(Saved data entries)
● ● ●

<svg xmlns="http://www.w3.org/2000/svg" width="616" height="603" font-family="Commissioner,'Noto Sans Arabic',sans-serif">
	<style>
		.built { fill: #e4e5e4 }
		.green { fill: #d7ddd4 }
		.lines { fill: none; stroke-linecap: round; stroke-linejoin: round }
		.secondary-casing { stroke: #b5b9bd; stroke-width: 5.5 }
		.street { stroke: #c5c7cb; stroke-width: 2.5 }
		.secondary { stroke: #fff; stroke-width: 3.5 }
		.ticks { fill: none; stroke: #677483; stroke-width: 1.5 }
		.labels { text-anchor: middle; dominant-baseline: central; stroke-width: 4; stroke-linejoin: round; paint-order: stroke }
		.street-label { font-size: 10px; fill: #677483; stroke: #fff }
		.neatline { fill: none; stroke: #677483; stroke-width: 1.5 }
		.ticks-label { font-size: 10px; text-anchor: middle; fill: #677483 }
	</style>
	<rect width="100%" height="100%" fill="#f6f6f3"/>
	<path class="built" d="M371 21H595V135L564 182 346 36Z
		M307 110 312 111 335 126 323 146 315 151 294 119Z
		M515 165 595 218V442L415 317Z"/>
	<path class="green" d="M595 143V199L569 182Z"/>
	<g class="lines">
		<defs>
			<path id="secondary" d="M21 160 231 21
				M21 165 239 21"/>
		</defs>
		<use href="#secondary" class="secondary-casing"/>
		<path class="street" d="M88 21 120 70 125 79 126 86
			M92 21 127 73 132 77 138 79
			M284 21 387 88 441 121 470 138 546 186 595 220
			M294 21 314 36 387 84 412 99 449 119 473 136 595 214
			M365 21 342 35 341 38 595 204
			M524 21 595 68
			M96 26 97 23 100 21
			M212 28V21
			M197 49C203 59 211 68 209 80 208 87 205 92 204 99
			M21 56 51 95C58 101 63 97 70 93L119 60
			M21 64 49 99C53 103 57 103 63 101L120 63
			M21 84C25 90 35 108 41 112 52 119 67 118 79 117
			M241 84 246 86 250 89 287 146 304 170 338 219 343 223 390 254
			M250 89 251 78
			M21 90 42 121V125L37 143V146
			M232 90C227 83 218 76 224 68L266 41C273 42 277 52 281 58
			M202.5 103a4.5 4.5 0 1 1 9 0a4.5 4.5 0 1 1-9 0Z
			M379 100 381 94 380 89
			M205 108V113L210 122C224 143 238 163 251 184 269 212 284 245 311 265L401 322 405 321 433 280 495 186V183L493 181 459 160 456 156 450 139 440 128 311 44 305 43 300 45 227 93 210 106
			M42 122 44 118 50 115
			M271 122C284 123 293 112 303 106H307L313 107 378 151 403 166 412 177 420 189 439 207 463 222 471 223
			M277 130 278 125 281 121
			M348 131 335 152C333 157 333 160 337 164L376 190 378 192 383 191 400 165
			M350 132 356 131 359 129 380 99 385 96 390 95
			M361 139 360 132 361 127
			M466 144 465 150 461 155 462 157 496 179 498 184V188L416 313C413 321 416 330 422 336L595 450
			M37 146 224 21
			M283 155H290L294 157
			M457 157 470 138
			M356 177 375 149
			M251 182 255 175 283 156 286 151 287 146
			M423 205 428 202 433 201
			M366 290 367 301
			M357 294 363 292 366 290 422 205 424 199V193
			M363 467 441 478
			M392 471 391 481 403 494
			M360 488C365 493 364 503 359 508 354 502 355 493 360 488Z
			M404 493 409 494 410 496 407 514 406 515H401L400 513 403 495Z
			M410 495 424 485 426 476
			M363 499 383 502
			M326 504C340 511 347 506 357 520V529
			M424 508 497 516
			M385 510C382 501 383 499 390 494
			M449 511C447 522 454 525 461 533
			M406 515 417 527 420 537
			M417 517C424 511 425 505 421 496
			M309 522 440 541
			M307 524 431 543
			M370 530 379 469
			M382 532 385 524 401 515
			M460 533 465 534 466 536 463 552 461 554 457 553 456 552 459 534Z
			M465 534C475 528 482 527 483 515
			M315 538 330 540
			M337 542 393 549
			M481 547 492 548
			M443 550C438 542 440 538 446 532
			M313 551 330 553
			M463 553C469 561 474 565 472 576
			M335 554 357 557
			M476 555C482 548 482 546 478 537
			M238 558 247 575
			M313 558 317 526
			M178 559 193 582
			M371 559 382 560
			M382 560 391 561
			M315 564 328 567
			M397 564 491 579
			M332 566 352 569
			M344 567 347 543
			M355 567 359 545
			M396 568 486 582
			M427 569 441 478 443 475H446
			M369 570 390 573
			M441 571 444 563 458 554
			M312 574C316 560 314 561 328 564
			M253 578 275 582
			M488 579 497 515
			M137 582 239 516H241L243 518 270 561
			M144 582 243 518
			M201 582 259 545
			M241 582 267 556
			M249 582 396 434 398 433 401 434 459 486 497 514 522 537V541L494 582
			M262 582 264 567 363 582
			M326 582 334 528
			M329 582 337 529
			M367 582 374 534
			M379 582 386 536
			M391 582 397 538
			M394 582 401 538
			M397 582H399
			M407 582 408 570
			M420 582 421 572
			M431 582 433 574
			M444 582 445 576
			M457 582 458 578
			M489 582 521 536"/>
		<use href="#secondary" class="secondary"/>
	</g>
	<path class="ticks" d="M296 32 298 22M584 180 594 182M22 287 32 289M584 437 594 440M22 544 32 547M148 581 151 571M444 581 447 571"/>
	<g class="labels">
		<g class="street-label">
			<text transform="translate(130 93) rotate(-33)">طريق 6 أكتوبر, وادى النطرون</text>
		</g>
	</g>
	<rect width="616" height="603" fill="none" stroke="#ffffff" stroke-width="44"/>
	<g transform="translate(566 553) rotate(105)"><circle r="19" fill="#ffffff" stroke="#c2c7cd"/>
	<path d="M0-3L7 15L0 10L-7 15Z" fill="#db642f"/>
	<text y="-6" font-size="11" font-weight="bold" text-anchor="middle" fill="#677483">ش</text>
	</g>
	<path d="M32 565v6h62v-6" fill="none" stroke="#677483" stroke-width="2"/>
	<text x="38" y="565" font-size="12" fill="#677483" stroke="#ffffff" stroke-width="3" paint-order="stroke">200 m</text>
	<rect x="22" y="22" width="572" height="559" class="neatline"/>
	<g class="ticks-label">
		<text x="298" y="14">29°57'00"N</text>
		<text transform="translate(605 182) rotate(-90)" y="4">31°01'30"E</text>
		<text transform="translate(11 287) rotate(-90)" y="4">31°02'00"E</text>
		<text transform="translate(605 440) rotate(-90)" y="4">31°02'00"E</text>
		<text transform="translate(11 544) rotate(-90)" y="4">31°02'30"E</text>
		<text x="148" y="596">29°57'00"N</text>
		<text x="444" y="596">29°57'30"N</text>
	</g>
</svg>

● ● ●

> _Exercise requirements_: Output the complete data verbatim.

> _Problem solution_:
<svg xmlns="http://www.w3.org/2000/svg" width="616" height="603" font-family="Commissioner,'Noto Sans Arabic',sans-serif">
	<style>
		.built { fill: #e4e5e4 }
		.green { fill: #d7ddd4 }
		.lines { fill: none; stroke-linecap: round; stroke-linejoin: round }
		.secondary-casing { stroke: #b5b9bd; stroke-width: 5.5 }
		.street { stroke: #c5c7cb; stroke-width: 2.5 }
		.secondary { stroke: #fff; stroke-width: 3.5 }
		.ticks { fill: none; stroke: #677483; stroke-width: 1.5 }
		.labels { text-anchor: middle; dominant-baseline: central; stroke-width: 4; stroke-linejoin: round; paint-order: stroke }
		.street-label { font-size: 10px; fill: #677483; stroke: #fff }
		.neatline { fill: none; stroke: #677483; stroke-width: 1.5 }
		.ticks-label { font-size: 10px; text-anchor: middle; fill: #677483 }
	</style>
	<rect width="100%" height="100%" fill="#f6f6f3"/>
	<path class="built" d="M371 21H595V135L564 182 346 36Z
		M307 110 312 111 335 126 323 146 315 151 294 119Z
		M515 165 595 218V442L415 317Z"/>
	<path class="green" d="M595 143V199L569 182Z"/>
	<g class="lines">
		<defs>
			<path id="secondary" d="M21 160 231 21
				M21 165 239 21"/>
		</defs>
		<use href="#secondary" class="secondary-casing"/>
		<path class="street" d="M88 21 120 70 125 79 126 86
			M92 21 127 73 132 77 138 79
			M284 21 387 88 441 121 470 138 546 186 595 220
			M294 21 314 36 387 84 412 99 449 119 473 136 595 214
			M365 21 342 35 341 38 595 204
			M524 21 595 68
			M96 26 97 23 100 21
			M212 28V21
			M197 49C203 59 211 68 209 80 208 87 205 92 204 99
			M21 56 51 95C58 101 63 97 70 93L119 60
			M21 64 49 99C53 103 57 103 63 101L120 63
			M21 84C25 90 35 108 41 112 52 119 67 118 79 117
			M241 84 246 86 250 89 287 146 304 170 338 219 343 223 390 254
			M250 89 251 78
			M21 90 42 121V125L37 143V146
			M232 90C227 83 218 76 224 68L266 41C273 42 277 52 281 58
			M202.5 103a4.5 4.5 0 1 1 9 0a4.5 4.5 0 1 1-9 0Z
			M379 100 381 94 380 89
			M205 108V113L210 122C224 143 238 163 251 184 269 212 284 245 311 265L401 322 405 321 433 280 495 186V183L493 181 459 160 456 156 450 139 440 128 311 44 305 43 300 45 227 93 210 106
			M42 122 44 118 50 115
			M271 122C284 123 293 112 303 106H307L313 107 378 151 403 166 412 177 420 189 439 207 463 222 471 223
			M277 130 278 125 281 121
			M348 131 335 152C333 157 333 160 337 164L376 190 378 192 383 191 400 165
			M350 132 356 131 359 129 380 99 385 96 390 95
			M361 139 360 132 361 127
			M466 144 465 150 461 155 462 157 496 179 498 184V188L416 313C413 321 416 330 422 336L595 450
			M37 146 224 21
			M283 155H290L294 157
			M457 157 470 138
			M356 177 375 149
			M251 182 255 175 283 156 286 151 287 146
			M423 205 428 202 433 201
			M366 290 367 301
			M357 294 363 292 366 290 422 205 424 199V193
			M363 467 441 478
			M392 471 391 481 403 494
			M360 488C365 493 364 503 359 508 354 502 355 493 360 488Z
			M404 493 409 494 410 496 407 514 406 515H401L400 513 403 495Z
			M410 495 424 485 426 476
			M363 499 383 502
			M326 504C340 511 347 506 357 520V529
			M424 508 497 516
			M385 510C382 501 383 499 390 494
			M449 511C447 522 454 525 461 533
			M406 515 417 527 420 537
			M417 517C424 511 425 505 421 496
			M309 522 440 541
			M307 524 431 543
			M370 530 379 469
			M382 532 385 524 401 515
			M460 533 465 534 466 536 463 552 461 554 457 553 456 552 459 534Z
			M465 534C475 528 482 527 483 515
			M315 538 330 540
			M337 542 393 549
			M481 547 492 548
			M443 550C438 542 440 538 446 532
			M313 551 330 553
			M463 553C469 561 474 565 472 576
			M335 554 357 557
			M476 555C482 548 482 546 478 537
			M238 558 247 575
			M313 558 317 526
			M178 559 193 582
			M371 559 382 560
			M382 560 391 561
			M315 564 328 567
			M397 564 491 579
			M332 566 352 569
			M344 567 347 543
			M355 567 359 545
			M396 568 486 582
			M427 569 441 478 443 475H446
			M369 570 390 573
			M441 571 444 563 458 554
			M312 574C316 560 314 561 328 564
			M253 578 275 582
			M488 579 497 515
			M137 582 239 516H241L243 518 270 561
			M144 582 243 518
			M201 582 259 545
			M241 582 267 556
			M249 582 396 434 398 433 401 434 459 486 497 514 522 537V541L494 582
			M262 582 264 567 363 582
			M326 582 334 528
			M329 582 337 529
			M367 582 374 534
			M379 582 386 536
			M391 582 397 538
			M394 582 401 538
			M397 582H399
			M407 582 408 570
			M420 582 421 572
			M431 582 433 574
			M444 582 445 576
			M457 582 458 578
			M489 582 521 536"/>
		<use href="#secondary" class="secondary"/>
	</g>
	<path class="ticks" d="M296 32 298 22M584 180 594 182M22 287 32 289M584 437 594 440M22 544 32 547M148 581 151 571M444 581 447 571"/>
	<g class="labels">
		<g class="street-label">
			<text transform="translate(130 93) rotate(-33)">طريق 6 أكتوبر, وادى النطرون</text>
		</g>
	</g>
	<rect width="616" height="603" fill="none" stroke="#ffffff" stroke-width="44"/>
	<g transform="translate(566 553) rotate(105)"><circle r="19" fill="#ffffff" stroke="#c2c7cd"/>
	<path d="M0-3L7 15L0 10L-7 15Z" fill="#db642f"/>
	<text y="-6" font-size="11" font-weight="bold" text-anchor="middle" fill="#677483">ش</text>
	</g>
	<path d="M32 565v6h62v-6" fill="none" stroke="#677483" stroke-width="2"/>
	<text x="38" y="565" font-size="12" fill="#677483" stroke="#ffffff" stroke-width="3" paint-order="stroke">200 m</text>
	<rect x="22" y="22" width="572" height="559" class="neatline"/>
	<g class="ticks-label">
		<text x="298" y="14">29°57'00"N</text>
		<text transform="translate(605 182) rotate(-90)" y="4">31°01'30"E</text>
		<text transform="translate(11 287) rotate(-90)" y="4">31°02'00"E</text>
		<text transform="translate(605 440) rotate(-90)" y="4">31°02'00"E</text>
		<text transform="translate(11 544) rotate(-90)" y="4">31°02'30"E</text>
		<text x="148" y="596">29°57'00"N</text>
		<text x="444" y="596">29°57'30"N</text>
	</g>
</svg>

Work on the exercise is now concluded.